Understanding the Metrics

Normalized Enrichment Score (NES): The primary statistic for comparing results. A positive NES means the regulatory set is enriched at the top of your ranked list (e.g., associated with hyper-methylation or open chromatin), while a negative NES means enrichment at the bottom.
FDR (q-value): The estimated False Discovery Rate. We recommend an FDR < 0.05 as a standard cutoff for significance.

Visualizing Top Enriched Sets

RegRegSEA provides an interactive interface to generate a bar plot of the most highly enriched region sets. You can customize the visualization using the following controls:

Plotting Interface — The interactive plotting interface controls.

Top N Sets: Choose how many top region sets to display (default: 20).
FDR Cutoff: Filter out results that do not meet the specified significance threshold.
Only top set for each TF: If enabled, the plot shows only the single most enriched region set for each Transcription Factor, reducing redundancy.
Only Positive NES: Useful if your biological question focuses only on one direction (e.g., identifying factors associated with chromatin opening).

Running Enrichment Scores & Leading Edge Regions

Select a region set from the enrichment results table and click the "Plot Running ES" button to generate a Running Enrichment Score plot. This visualizes the running sum of the enrichment score across your ranked list of input regions for a region set of interest.

The Leading Edge Regions (highlighted in red) are the subset of genomic regions that contribute most to the enrichment signal (the "hits" appearing before the Enrichment Score reaches its peak).
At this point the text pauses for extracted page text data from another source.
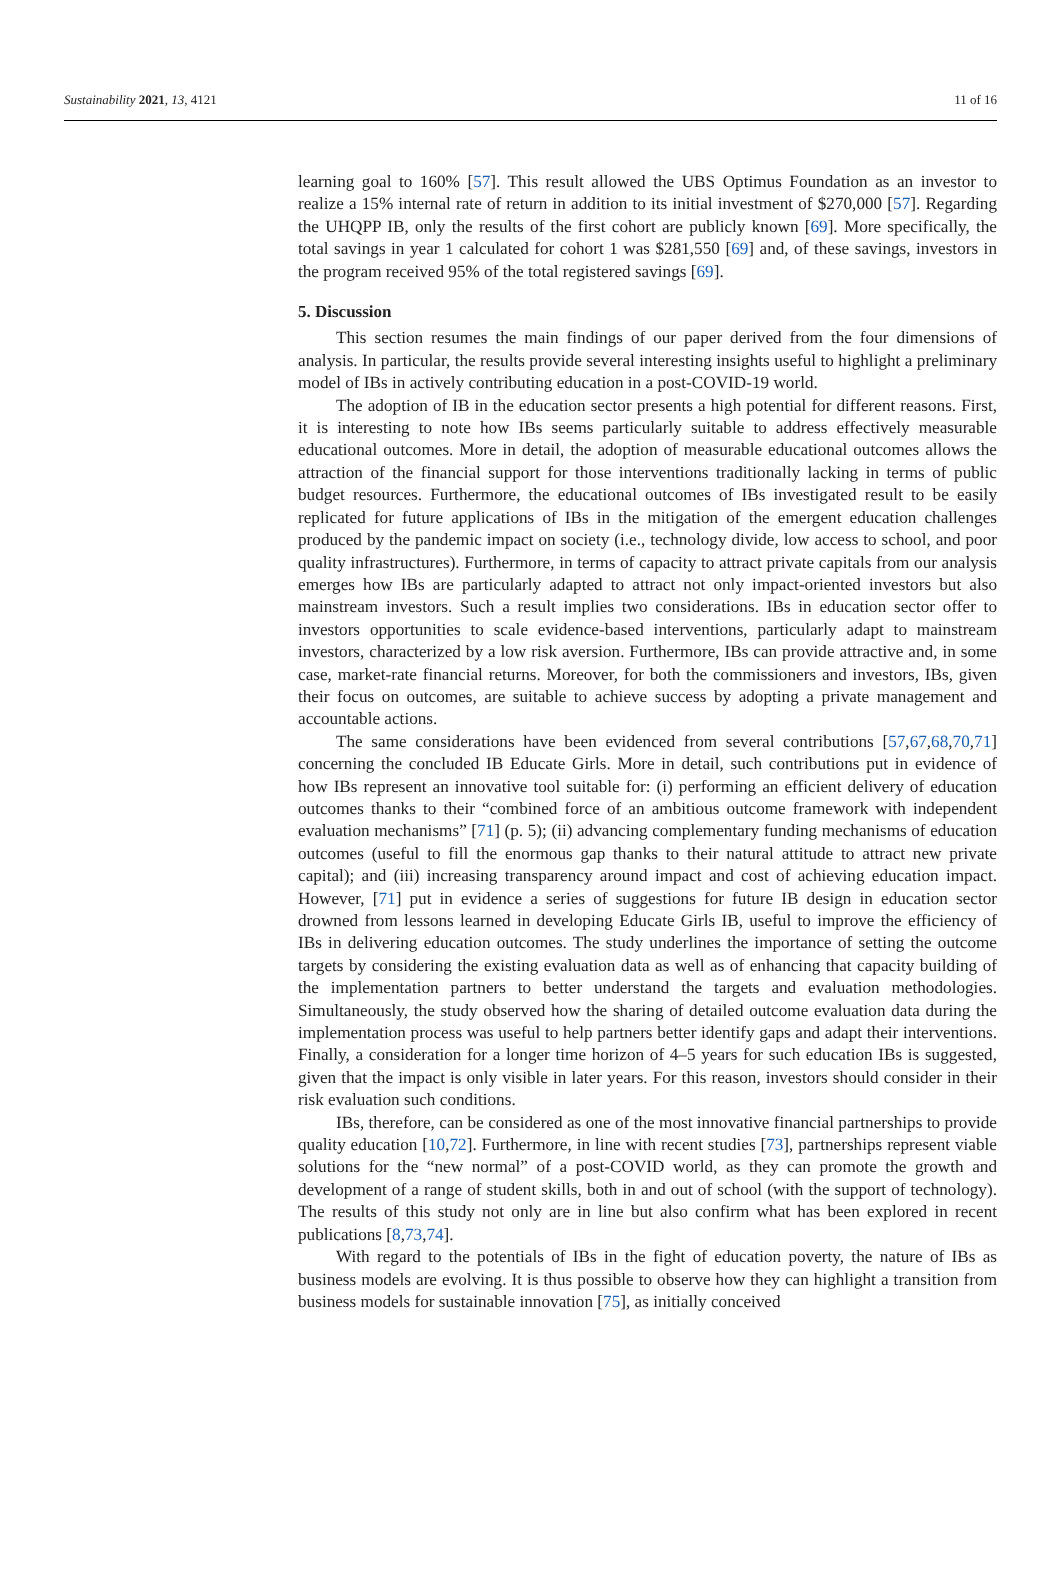Sustainability 2021, 13, 4121 11 of 16
learning goal to 160% [57]. This result allowed the UBS Optimus Foundation as an investor to realize a 15% internal rate of return in addition to its initial investment of $270,000 [57]. Regarding the UHQPP IB, only the results of the first cohort are publicly known [69]. More specifically, the total savings in year 1 calculated for cohort 1 was $281,550 [69] and, of these savings, investors in the program received 95% of the total registered savings [69].
5. Discussion
This section resumes the main findings of our paper derived from the four dimensions of analysis. In particular, the results provide several interesting insights useful to highlight a preliminary model of IBs in actively contributing education in a post-COVID-19 world.
The adoption of IB in the education sector presents a high potential for different reasons. First, it is interesting to note how IBs seems particularly suitable to address effectively measurable educational outcomes. More in detail, the adoption of measurable educational outcomes allows the attraction of the financial support for those interventions traditionally lacking in terms of public budget resources. Furthermore, the educational outcomes of IBs investigated result to be easily replicated for future applications of IBs in the mitigation of the emergent education challenges produced by the pandemic impact on society (i.e., technology divide, low access to school, and poor quality infrastructures). Furthermore, in terms of capacity to attract private capitals from our analysis emerges how IBs are particularly adapted to attract not only impact-oriented investors but also mainstream investors. Such a result implies two considerations. IBs in education sector offer to investors opportunities to scale evidence-based interventions, particularly adapt to mainstream investors, characterized by a low risk aversion. Furthermore, IBs can provide attractive and, in some case, market-rate financial returns. Moreover, for both the commissioners and investors, IBs, given their focus on outcomes, are suitable to achieve success by adopting a private management and accountable actions.
The same considerations have been evidenced from several contributions [57,67,68,70,71] concerning the concluded IB Educate Girls. More in detail, such contributions put in evidence of how IBs represent an innovative tool suitable for: (i) performing an efficient delivery of education outcomes thanks to their “combined force of an ambitious outcome framework with independent evaluation mechanisms” [71] (p. 5); (ii) advancing complementary funding mechanisms of education outcomes (useful to fill the enormous gap thanks to their natural attitude to attract new private capital); and (iii) increasing transparency around impact and cost of achieving education impact. However, [71] put in evidence a series of suggestions for future IB design in education sector drowned from lessons learned in developing Educate Girls IB, useful to improve the efficiency of IBs in delivering education outcomes. The study underlines the importance of setting the outcome targets by considering the existing evaluation data as well as of enhancing that capacity building of the implementation partners to better understand the targets and evaluation methodologies. Simultaneously, the study observed how the sharing of detailed outcome evaluation data during the implementation process was useful to help partners better identify gaps and adapt their interventions. Finally, a consideration for a longer time horizon of 4–5 years for such education IBs is suggested, given that the impact is only visible in later years. For this reason, investors should consider in their risk evaluation such conditions.
IBs, therefore, can be considered as one of the most innovative financial partnerships to provide quality education [10,72]. Furthermore, in line with recent studies [73], partnerships represent viable solutions for the “new normal” of a post-COVID world, as they can promote the growth and development of a range of student skills, both in and out of school (with the support of technology). The results of this study not only are in line but also confirm what has been explored in recent publications [8,73,74].
With regard to the potentials of IBs in the fight of education poverty, the nature of IBs as business models are evolving. It is thus possible to observe how they can highlight a transition from business models for sustainable innovation [75], as initially conceived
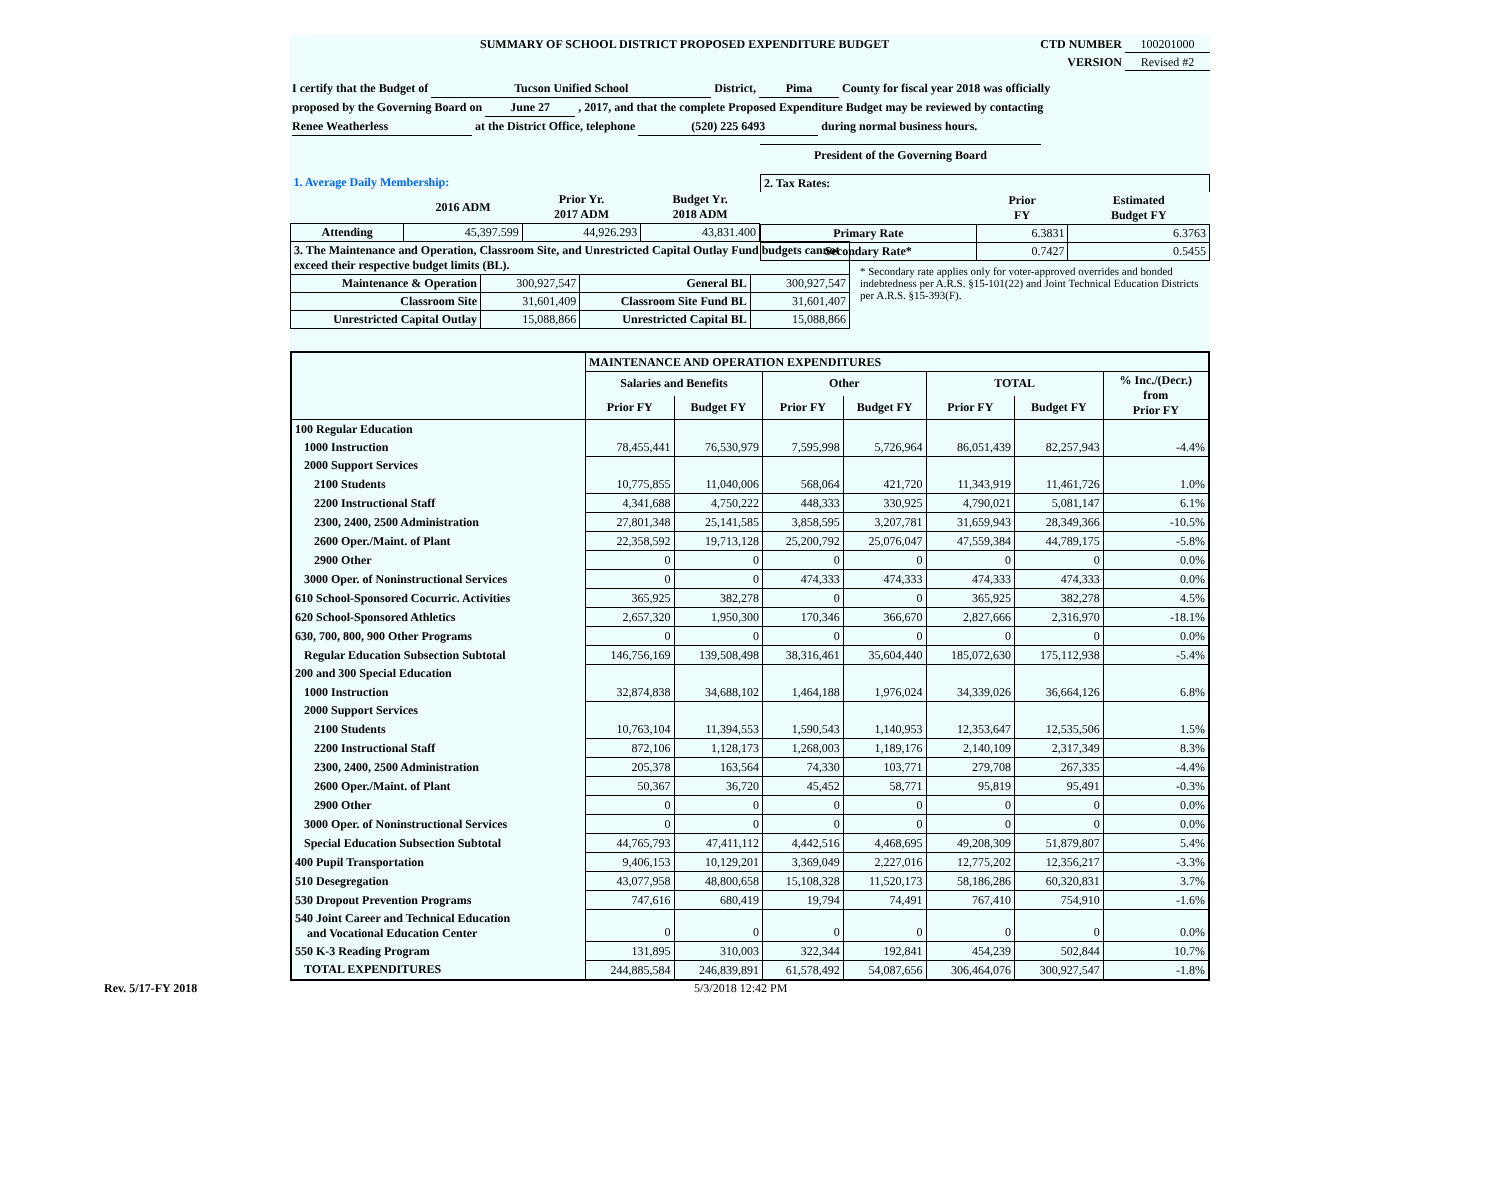SUMMARY OF SCHOOL DISTRICT PROPOSED EXPENDITURE BUDGET CTD NUMBER 100201000
VERSION Revised #2
I certify that the Budget of Tucson Unified School District, Pima County for fiscal year 2018 was officially
proposed by the Governing Board on June 27 , 2017, and that the complete Proposed Expenditure Budget may be reviewed by contacting
Renee Weatherless at the District Office, telephone (520) 225 6493 during normal business hours.
President of the Governing Board
| 1. Average Daily Membership: | | | |
| | 2016 ADM | Prior Yr. 2017 ADM | Budget Yr. 2018 ADM |
| Attending | 45,397.599 | 44,926.293 | 43,831.400 |
| 2. Tax Rates: | | |
| | Prior FY | Estimated Budget FY |
| Primary Rate | 6.3831 | 6.3763 |
| Secondary Rate* | 0.7427 | 0.5455 |
* Secondary rate applies only for voter-approved overrides and bonded indebtedness per A.R.S. §15-101(22) and Joint Technical Education Districts per A.R.S. §15-393(F).
| 3. The Maintenance and Operation, Classroom Site, and Unrestricted Capital Outlay Fund budgets cannot exceed their respective budget limits (BL). | | | |
| Maintenance & Operation | 300,927,547 | General BL | 300,927,547 |
| Classroom Site | 31,601,409 | Classroom Site Fund BL | 31,601,407 |
| Unrestricted Capital Outlay | 15,088,866 | Unrestricted Capital BL | 15,088,866 |
| | MAINTENANCE AND OPERATION EXPENDITURES | | | | | | |
| --- | --- | --- | --- | --- | --- | --- | --- |
| | Salaries and Benefits | | Other | | TOTAL | | % Inc./(Decr.) from Prior FY |
| | Prior FY | Budget FY | Prior FY | Budget FY | Prior FY | Budget FY | |
| 100 Regular Education | | | | | | | |
| 1000 Instruction | 78,455,441 | 76,530,979 | 7,595,998 | 5,726,964 | 86,051,439 | 82,257,943 | -4.4% |
| 2000 Support Services | | | | | | | |
| 2100 Students | 10,775,855 | 11,040,006 | 568,064 | 421,720 | 11,343,919 | 11,461,726 | 1.0% |
| 2200 Instructional Staff | 4,341,688 | 4,750,222 | 448,333 | 330,925 | 4,790,021 | 5,081,147 | 6.1% |
| 2300, 2400, 2500 Administration | 27,801,348 | 25,141,585 | 3,858,595 | 3,207,781 | 31,659,943 | 28,349,366 | -10.5% |
| 2600 Oper./Maint. of Plant | 22,358,592 | 19,713,128 | 25,200,792 | 25,076,047 | 47,559,384 | 44,789,175 | -5.8% |
| 2900 Other | 0 | 0 | 0 | 0 | 0 | 0 | 0.0% |
| 3000 Oper. of Noninstructional Services | 0 | 0 | 474,333 | 474,333 | 474,333 | 474,333 | 0.0% |
| 610 School-Sponsored Cocurric. Activities | 365,925 | 382,278 | 0 | 0 | 365,925 | 382,278 | 4.5% |
| 620 School-Sponsored Athletics | 2,657,320 | 1,950,300 | 170,346 | 366,670 | 2,827,666 | 2,316,970 | -18.1% |
| 630, 700, 800, 900 Other Programs | 0 | 0 | 0 | 0 | 0 | 0 | 0.0% |
| Regular Education Subsection Subtotal | 146,756,169 | 139,508,498 | 38,316,461 | 35,604,440 | 185,072,630 | 175,112,938 | -5.4% |
| 200 and 300 Special Education | | | | | | | |
| 1000 Instruction | 32,874,838 | 34,688,102 | 1,464,188 | 1,976,024 | 34,339,026 | 36,664,126 | 6.8% |
| 2000 Support Services | | | | | | | |
| 2100 Students | 10,763,104 | 11,394,553 | 1,590,543 | 1,140,953 | 12,353,647 | 12,535,506 | 1.5% |
| 2200 Instructional Staff | 872,106 | 1,128,173 | 1,268,003 | 1,189,176 | 2,140,109 | 2,317,349 | 8.3% |
| 2300, 2400, 2500 Administration | 205,378 | 163,564 | 74,330 | 103,771 | 279,708 | 267,335 | -4.4% |
| 2600 Oper./Maint. of Plant | 50,367 | 36,720 | 45,452 | 58,771 | 95,819 | 95,491 | -0.3% |
| 2900 Other | 0 | 0 | 0 | 0 | 0 | 0 | 0.0% |
| 3000 Oper. of Noninstructional Services | 0 | 0 | 0 | 0 | 0 | 0 | 0.0% |
| Special Education Subsection Subtotal | 44,765,793 | 47,411,112 | 4,442,516 | 4,468,695 | 49,208,309 | 51,879,807 | 5.4% |
| 400 Pupil Transportation | 9,406,153 | 10,129,201 | 3,369,049 | 2,227,016 | 12,775,202 | 12,356,217 | -3.3% |
| 510 Desegregation | 43,077,958 | 48,800,658 | 15,108,328 | 11,520,173 | 58,186,286 | 60,320,831 | 3.7% |
| 530 Dropout Prevention Programs | 747,616 | 680,419 | 19,794 | 74,491 | 767,410 | 754,910 | -1.6% |
| 540 Joint Career and Technical Education and Vocational Education Center | 0 | 0 | 0 | 0 | 0 | 0 | 0.0% |
| 550 K-3 Reading Program | 131,895 | 310,003 | 322,344 | 192,841 | 454,239 | 502,844 | 10.7% |
| TOTAL EXPENDITURES | 244,885,584 | 246,839,891 | 61,578,492 | 54,087,656 | 306,464,076 | 300,927,547 | -1.8% |
Rev. 5/17-FY 2018 5/3/2018 12:42 PM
These represent the specific loci where the regulatory factor is likely active and associated with your phenotype.

The leading edge regions can be downloaded in BED format for downstream analyses, such as integration with gene expression data, motif discovery, or visualization in a genome browser.

7. Citation

If you use RegRegSEA in your research, please cite:

RegRegSEA: A Webserver for Regulatory Region Set Enrichment Analysis of Epigenomic Data

as well as the respective region set databases used in your analysis.